→ Provided text:
Studio album by David Bromberg
- Released: 1975
- Genre: Folk, folk rock, bluegrass
- Length: 38:30
- Label: Columbia
- Producer: Brian Ahern, Bernie Leadon

David Bromberg chronology
| Wanted Dead or Alive (1974) | Midnight on the Water (1975) | How Late'll Ya Play 'Til? (1976) |

= Midnight on the Water (David Bromberg album) =

Midnight on the Water is an album by David Bromberg. His fourth album, it was released by Columbia Records as a vinyl LP in 1975. It was released in CD format by Sony Records in 1994, and by SBME Special Markets in 2009. It was also released as a double CD, combined with Bromberg's previous album Wanted Dead or Alive, by BGO Records in 2010.

==Critical reception==

Writing in Driftwood Magazine in 2011, Craig Harris said, "Produced by Brian Ahern (Anne Murray, Emmylou Harris) and Bernie Leadon (formerly with the Flying Burrito Brothers and the Eagles), Midnight On The Water remains a milestone in the history of Americana. Tighter arrangements and a well-rehearsed band made this a genre-hopping smorgasbord of bluegrass, country, 1950s pop, and Celtic fiddle tunes. Showing equal dexterity on guitar and fiddle, Bromberg frames 10 cover tunes and 1 original ("The Joke's on Me") with a historic collection of awe-inspiring players and singers. Members of his then-touring band, including pennywhistle/clarinet player Billy Novick, fiddler/mandolinist Jay Ungar, violin/viola player Evan Stover, guitarist/fiddler/bassist Hugh McDonald, drummer Steve Mosley and cornet/trumpet/mellophone player and arranger Peter Ecklund, set a foundation that continues to stand 35 years later, while an amazing array of guests including Jesse Ed Davis (guitar), Mac "Dr. John" Rebennack (piano), Buddy Cage and "Red" Rhodes (pedal steel) and backup singers Bonnie Raitt, Emmylou Harris, Linda Ronstadt, Doyle Lawson, Ricky Skaggs and Lyn Hardy add the spice."

→ Provided information:
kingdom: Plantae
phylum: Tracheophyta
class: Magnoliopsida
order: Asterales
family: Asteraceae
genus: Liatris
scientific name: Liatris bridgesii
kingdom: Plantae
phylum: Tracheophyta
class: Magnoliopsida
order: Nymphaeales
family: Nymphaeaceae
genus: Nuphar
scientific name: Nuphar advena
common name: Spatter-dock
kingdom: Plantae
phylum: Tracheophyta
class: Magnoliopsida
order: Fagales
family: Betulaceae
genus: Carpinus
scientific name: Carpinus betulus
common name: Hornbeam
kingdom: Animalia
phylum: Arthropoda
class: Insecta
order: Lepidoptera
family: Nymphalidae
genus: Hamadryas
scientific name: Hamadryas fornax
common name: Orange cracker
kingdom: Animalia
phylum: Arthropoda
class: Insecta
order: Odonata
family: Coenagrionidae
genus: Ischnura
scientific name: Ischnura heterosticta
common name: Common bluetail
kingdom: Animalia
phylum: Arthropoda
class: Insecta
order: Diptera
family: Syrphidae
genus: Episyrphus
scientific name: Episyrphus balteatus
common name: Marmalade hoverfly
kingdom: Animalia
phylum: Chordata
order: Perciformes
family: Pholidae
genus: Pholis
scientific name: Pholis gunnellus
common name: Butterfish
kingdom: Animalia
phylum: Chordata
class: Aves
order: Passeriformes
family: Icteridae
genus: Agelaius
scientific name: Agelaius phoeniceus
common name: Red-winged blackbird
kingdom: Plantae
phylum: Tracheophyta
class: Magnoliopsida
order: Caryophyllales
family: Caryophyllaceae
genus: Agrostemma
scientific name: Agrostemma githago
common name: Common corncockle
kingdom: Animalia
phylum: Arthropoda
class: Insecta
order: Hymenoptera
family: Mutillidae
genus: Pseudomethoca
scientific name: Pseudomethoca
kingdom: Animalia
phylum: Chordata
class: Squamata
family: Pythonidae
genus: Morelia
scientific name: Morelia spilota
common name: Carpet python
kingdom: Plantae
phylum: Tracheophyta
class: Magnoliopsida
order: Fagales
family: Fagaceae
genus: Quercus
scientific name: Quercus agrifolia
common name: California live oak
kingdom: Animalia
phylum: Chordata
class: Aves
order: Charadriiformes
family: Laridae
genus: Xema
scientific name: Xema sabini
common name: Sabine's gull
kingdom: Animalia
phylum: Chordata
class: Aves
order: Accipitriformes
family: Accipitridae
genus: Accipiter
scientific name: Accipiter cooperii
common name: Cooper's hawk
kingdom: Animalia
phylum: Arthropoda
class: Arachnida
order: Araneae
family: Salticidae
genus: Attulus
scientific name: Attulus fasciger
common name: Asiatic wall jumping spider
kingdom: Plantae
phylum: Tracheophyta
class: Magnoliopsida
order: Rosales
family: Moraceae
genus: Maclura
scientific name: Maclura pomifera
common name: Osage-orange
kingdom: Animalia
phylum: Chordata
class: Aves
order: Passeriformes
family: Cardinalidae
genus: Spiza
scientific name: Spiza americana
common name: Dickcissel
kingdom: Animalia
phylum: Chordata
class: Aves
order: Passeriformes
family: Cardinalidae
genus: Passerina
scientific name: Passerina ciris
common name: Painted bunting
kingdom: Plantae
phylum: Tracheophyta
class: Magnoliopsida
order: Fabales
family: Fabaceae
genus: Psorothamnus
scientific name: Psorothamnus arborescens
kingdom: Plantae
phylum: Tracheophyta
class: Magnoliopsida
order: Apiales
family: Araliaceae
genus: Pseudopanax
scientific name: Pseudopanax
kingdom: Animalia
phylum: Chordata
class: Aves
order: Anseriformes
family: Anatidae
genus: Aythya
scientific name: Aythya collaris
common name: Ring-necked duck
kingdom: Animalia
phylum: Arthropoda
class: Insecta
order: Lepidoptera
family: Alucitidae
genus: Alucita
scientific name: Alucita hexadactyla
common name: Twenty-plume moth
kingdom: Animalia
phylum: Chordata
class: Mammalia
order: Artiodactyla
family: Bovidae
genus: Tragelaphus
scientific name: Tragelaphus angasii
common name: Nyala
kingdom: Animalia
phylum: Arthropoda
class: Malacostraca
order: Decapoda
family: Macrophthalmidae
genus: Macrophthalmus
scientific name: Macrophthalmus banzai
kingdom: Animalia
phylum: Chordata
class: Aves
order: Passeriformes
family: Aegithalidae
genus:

→ What this exercise asks:
a – From the album article, print the passage starting at "Studio album by" and ending at "Records in 2010.".
b – Put this sentence from the album article into Spanish: "It was released in CD format by Sony Records in 1994, and by SBME Special Markets in 2009."

→ Solutions per task:
a –
Studio album by David Bromberg
- Released: 1975
- Genre: Folk, folk rock, bluegrass
- Length: 38:30
- Label: Columbia
- Producer: Brian Ahern, Bernie Leadon

David Bromberg chronology
| Wanted Dead or Alive (1974) | Midnight on the Water (1975) | How Late'll Ya Play 'Til? (1976) |

= Midnight on the Water (David Bromberg album) =

Midnight on the Water is an album by David Bromberg. His fourth album, it was released by Columbia Records as a vinyl LP in 1975. It was released in CD format by Sony Records in 1994, and by SBME Special Markets in 2009. It was also released as a double CD, combined with Bromberg's previous album Wanted Dead or Alive, by BGO Records in 2010.

b – Fue publicado en formato de CD por Sony Records en 1994 y por SBME Special Markets en 2009.